__Extracted material__:

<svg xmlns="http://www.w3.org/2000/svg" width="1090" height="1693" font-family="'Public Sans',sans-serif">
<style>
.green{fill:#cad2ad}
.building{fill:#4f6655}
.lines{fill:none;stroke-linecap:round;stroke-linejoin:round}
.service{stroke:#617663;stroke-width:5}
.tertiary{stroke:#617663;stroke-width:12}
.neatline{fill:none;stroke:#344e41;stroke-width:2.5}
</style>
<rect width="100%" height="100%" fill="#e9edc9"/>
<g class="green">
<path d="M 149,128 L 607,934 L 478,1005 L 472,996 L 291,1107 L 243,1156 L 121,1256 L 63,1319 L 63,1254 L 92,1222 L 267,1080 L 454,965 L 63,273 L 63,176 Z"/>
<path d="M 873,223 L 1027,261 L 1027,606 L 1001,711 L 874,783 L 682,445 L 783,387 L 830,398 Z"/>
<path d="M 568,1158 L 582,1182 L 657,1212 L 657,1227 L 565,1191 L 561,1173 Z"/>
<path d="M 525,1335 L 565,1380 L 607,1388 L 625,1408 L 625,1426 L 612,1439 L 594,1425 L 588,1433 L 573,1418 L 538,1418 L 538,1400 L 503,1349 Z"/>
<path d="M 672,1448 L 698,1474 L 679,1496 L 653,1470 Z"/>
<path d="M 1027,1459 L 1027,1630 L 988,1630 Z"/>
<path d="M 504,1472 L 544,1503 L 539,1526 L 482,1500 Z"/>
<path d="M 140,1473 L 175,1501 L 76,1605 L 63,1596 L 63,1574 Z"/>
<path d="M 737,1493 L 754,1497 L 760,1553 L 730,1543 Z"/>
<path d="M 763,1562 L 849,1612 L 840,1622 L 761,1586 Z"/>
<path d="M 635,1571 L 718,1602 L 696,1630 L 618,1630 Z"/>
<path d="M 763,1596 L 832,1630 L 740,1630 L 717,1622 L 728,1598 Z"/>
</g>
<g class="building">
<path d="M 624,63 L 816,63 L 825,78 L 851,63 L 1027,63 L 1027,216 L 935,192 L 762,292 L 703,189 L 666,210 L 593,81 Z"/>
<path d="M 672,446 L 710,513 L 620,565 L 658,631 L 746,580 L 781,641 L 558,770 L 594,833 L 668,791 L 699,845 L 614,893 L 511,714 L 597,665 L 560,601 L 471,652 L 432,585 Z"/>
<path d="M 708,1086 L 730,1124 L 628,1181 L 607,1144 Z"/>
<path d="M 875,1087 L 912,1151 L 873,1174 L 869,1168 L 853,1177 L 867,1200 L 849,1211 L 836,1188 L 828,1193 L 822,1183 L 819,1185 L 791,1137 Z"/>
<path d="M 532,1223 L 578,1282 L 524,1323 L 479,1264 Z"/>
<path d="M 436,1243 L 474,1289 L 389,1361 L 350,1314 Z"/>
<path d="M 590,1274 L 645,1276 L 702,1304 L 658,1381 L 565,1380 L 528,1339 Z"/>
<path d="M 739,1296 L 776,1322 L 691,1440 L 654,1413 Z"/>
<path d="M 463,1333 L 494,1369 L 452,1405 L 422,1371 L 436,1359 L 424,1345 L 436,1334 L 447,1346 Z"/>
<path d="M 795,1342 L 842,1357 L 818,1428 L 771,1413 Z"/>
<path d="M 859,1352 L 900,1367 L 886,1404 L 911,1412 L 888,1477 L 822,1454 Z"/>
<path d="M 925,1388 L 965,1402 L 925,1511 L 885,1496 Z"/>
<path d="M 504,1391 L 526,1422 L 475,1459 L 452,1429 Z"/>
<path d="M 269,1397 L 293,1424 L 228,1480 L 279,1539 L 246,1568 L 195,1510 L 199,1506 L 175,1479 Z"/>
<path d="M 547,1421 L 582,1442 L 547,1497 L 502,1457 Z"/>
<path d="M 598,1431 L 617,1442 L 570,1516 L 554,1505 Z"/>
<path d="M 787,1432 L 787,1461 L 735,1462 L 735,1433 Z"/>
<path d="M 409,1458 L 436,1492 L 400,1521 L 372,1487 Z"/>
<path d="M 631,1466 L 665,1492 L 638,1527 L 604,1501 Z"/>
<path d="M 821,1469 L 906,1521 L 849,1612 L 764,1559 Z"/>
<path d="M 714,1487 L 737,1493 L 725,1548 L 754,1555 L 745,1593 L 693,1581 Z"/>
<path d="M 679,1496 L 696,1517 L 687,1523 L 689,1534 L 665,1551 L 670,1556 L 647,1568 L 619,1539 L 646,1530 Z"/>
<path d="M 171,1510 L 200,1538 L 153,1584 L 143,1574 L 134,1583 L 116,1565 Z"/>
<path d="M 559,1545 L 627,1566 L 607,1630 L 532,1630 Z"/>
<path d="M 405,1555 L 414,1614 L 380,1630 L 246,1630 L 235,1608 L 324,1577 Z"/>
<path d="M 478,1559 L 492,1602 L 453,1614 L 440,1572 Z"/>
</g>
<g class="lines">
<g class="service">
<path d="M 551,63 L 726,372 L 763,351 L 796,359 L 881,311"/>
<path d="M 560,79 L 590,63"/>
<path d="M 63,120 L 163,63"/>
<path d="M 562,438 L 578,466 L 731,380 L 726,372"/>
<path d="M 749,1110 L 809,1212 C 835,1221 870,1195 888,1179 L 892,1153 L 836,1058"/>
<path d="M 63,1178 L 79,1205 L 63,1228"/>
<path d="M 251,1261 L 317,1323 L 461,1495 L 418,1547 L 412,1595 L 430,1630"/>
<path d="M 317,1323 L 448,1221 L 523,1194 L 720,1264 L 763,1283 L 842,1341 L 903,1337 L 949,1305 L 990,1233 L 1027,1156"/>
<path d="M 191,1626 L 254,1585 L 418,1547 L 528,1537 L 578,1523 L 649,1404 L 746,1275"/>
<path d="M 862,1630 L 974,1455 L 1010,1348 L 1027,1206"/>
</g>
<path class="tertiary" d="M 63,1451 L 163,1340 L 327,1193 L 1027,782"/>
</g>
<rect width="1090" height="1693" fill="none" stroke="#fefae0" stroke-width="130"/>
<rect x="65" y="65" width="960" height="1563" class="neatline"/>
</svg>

__What is expected__:
Your response should consist solely of the lines from the one containing "551,63 L 726,372" to the end of the entries, both ends included, exactly as they appear.

__Reply to the task__:
<path d="M 551,63 L 726,372 L 763,351 L 796,359 L 881,311"/>
<path d="M 560,79 L 590,63"/>
<path d="M 63,120 L 163,63"/>
<path d="M 562,438 L 578,466 L 731,380 L 726,372"/>
<path d="M 749,1110 L 809,1212 C 835,1221 870,1195 888,1179 L 892,1153 L 836,1058"/>
<path d="M 63,1178 L 79,1205 L 63,1228"/>
<path d="M 251,1261 L 317,1323 L 461,1495 L 418,1547 L 412,1595 L 430,1630"/>
<path d="M 317,1323 L 448,1221 L 523,1194 L 720,1264 L 763,1283 L 842,1341 L 903,1337 L 949,1305 L 990,1233 L 1027,1156"/>
<path d="M 191,1626 L 254,1585 L 418,1547 L 528,1537 L 578,1523 L 649,1404 L 746,1275"/>
<path d="M 862,1630 L 974,1455 L 1010,1348 L 1027,1206"/>
</g>
<path class="tertiary" d="M 63,1451 L 163,1340 L 327,1193 L 1027,782"/>
</g>
<rect width="1090" height="1693" fill="none" stroke="#fefae0" stroke-width="130"/>
<rect x="65" y="65" width="960" height="1563" class="neatline"/>
</svg>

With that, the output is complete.